Assisted-living and more-accessible senior housing units are also needed, he said.

Niehenke notes that Ritzville has a good local hospital and a 9-hole golf course that’s a huge bonus for retirees.

Staff at the local hospital and school district have told him there’s also a need for higher-end apartments.

“That type of housing would work for people employed in Ritzville who don’t live here full time,” he said.

Eventually, Niehenke hopes to schedule community and stakeholder forums to get input for creating a comprehensive economic development strategy.

“As a county, we’ve only written small strategic planning documents,” he said. “We haven’t developed a plan that inventories and analyzes all our resources.
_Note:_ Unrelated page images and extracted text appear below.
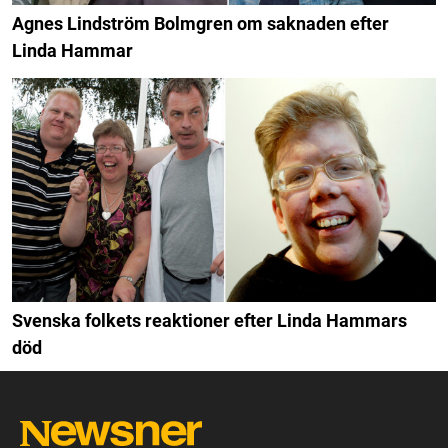
Agnes Lindström Bolmgren om saknaden efter
Linda Hammar
Svenska folkets reaktioner efter Linda Hammars
död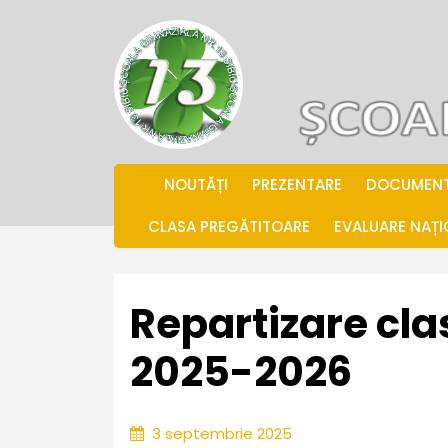
Skip
to
content
.
NOUTĂȚI
PREZENTARE
DOCUMEN
CLASA PREGĂTITOARE
EVALUARE NAȚ
Repartizare cla
2025-2026
3
3 septembrie 2025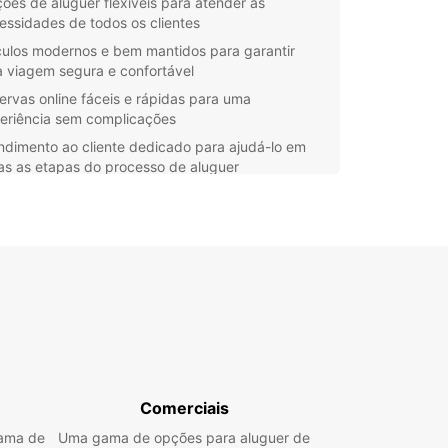
ões de aluguer flexíveis para atender às
essidades de todos os clientes
culos modernos e bem mantidos para garantir
 viagem segura e confortável
ervas online fáceis e rápidas para uma
eriência sem complicações
ndimento ao cliente dedicado para ajudá-lo em
as as etapas do processo de aluguer
Europcar, é fácil e conveniente alugar um carro
azno. Não importa se você está viajando a lazer
egócios, a Europcar está aqui para atender às
necessidades de mobilidade. Reserve agora e
bra a liberdade de explorar Durazno no seu
o ritmo.
Comerciais
gama de
Uma gama de opções para aluguer de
“Othello, Lind, WashtucnaRitzville and the county as a whole – all will factor into that document.”

He said an economic strategty will help stakeholders identify community assets and focus on practical realities.

For now, Niehenke outlined certain drawbacks to growth.

“If our costs and fees are not competitive, our assets won’t matter,” he said. “We’ll get bypassed. If you take the Galbreaths and Schafers – two local developers – out of the picture, there’s not a third party knocking on our door. Nobody’s saying, ‘Hey, let me in, I want to develop there.'”

Niehenke said he’s been told by site selectors that the city is not competitive.

“Some say Ritzville is simply not competitive in terms of pricing or communication,” he said. “I’m hoping to change that.”

He also notes that site selectors and corporations want a lot of advance preparation.

“One big term in the industry is ‘site readiness,'” he said. “Developers want ground that has water, power, sewer and internet already in place. They want ground that enables them to get a permit and start construction as soon as possible.”

Niehenke hopes to foster a business environment that will benefit residents and be a good fit for the city.

“We want industries we can all get behind,” he said. “I’m not targeting businesses that would destroy what we have here.”

One cause for optimism is the broadband project being rolled out in Othello, Ritzville and Lind. “Thankfully, our county commissioners went after this grant,” he said. “When we get high-speed internet, whether it’s a year from now or longer, we’ll advance to the next development stage.

“We’re always going to be a small town, but we can be a small town with better opportunities.”